= Activity =
Arrange every line of text in the listing below as a numbered list, omitting blank lines and leaving the pictures out of the answer.

= Data supplied =
"""

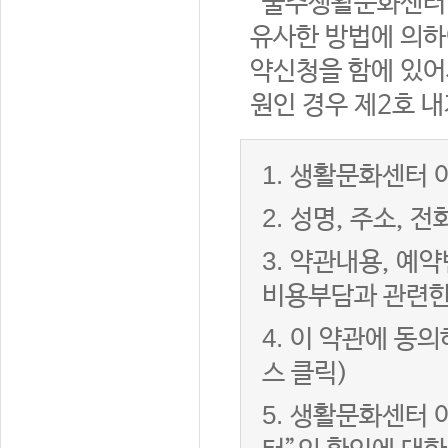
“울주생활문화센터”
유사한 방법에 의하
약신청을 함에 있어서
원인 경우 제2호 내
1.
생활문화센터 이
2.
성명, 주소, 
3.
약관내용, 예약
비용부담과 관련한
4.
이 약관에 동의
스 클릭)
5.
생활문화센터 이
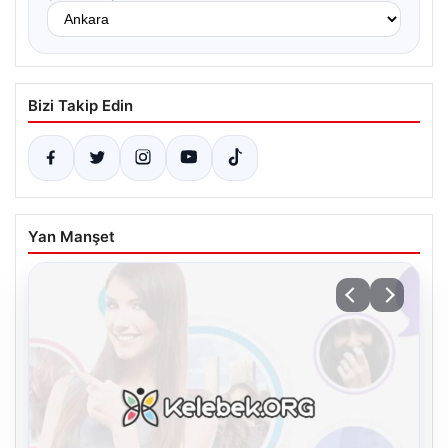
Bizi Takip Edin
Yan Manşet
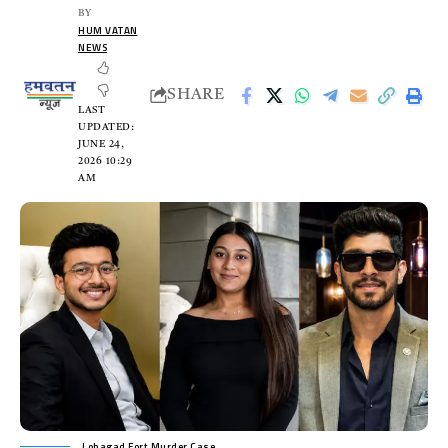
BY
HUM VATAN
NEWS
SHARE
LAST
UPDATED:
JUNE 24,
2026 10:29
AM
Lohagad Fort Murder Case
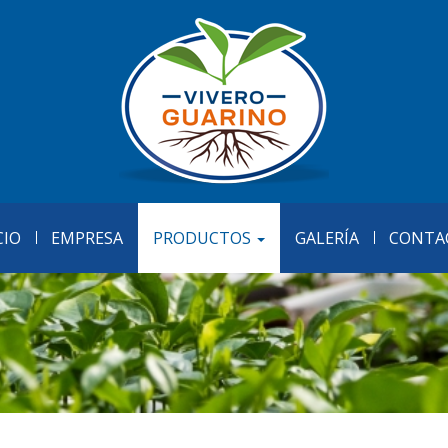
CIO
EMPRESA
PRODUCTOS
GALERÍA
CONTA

"""

= Task response =
1. “울주생활문화센터”
2. 유사한 방법에 의하
3. 약신청을 함에 있어서
4. 원인 경우 제2호 내
5. 1.
6. 생활문화센터 이
7. 2.
8. 성명, 주소, 
9. 3.
10. 약관내용, 예약
11. 비용부담과 관련한
12. 4.
13. 이 약관에 동의
14. 스 클릭)
15. 5.
16. 생활문화센터 이
17. Bizi Takip Edin
18. Yan Manşet
19. BY
20. HUM VATAN
21. NEWS
22. SHARE
23. LAST
24. UPDATED:
25. JUNE 24,
26. 2026 10:29
27. AM
28. Lohagad Fort Murder Case
29. CIO
30. EMPRESA
31. PRODUCTOS
32. GALERÍA
33. CONTA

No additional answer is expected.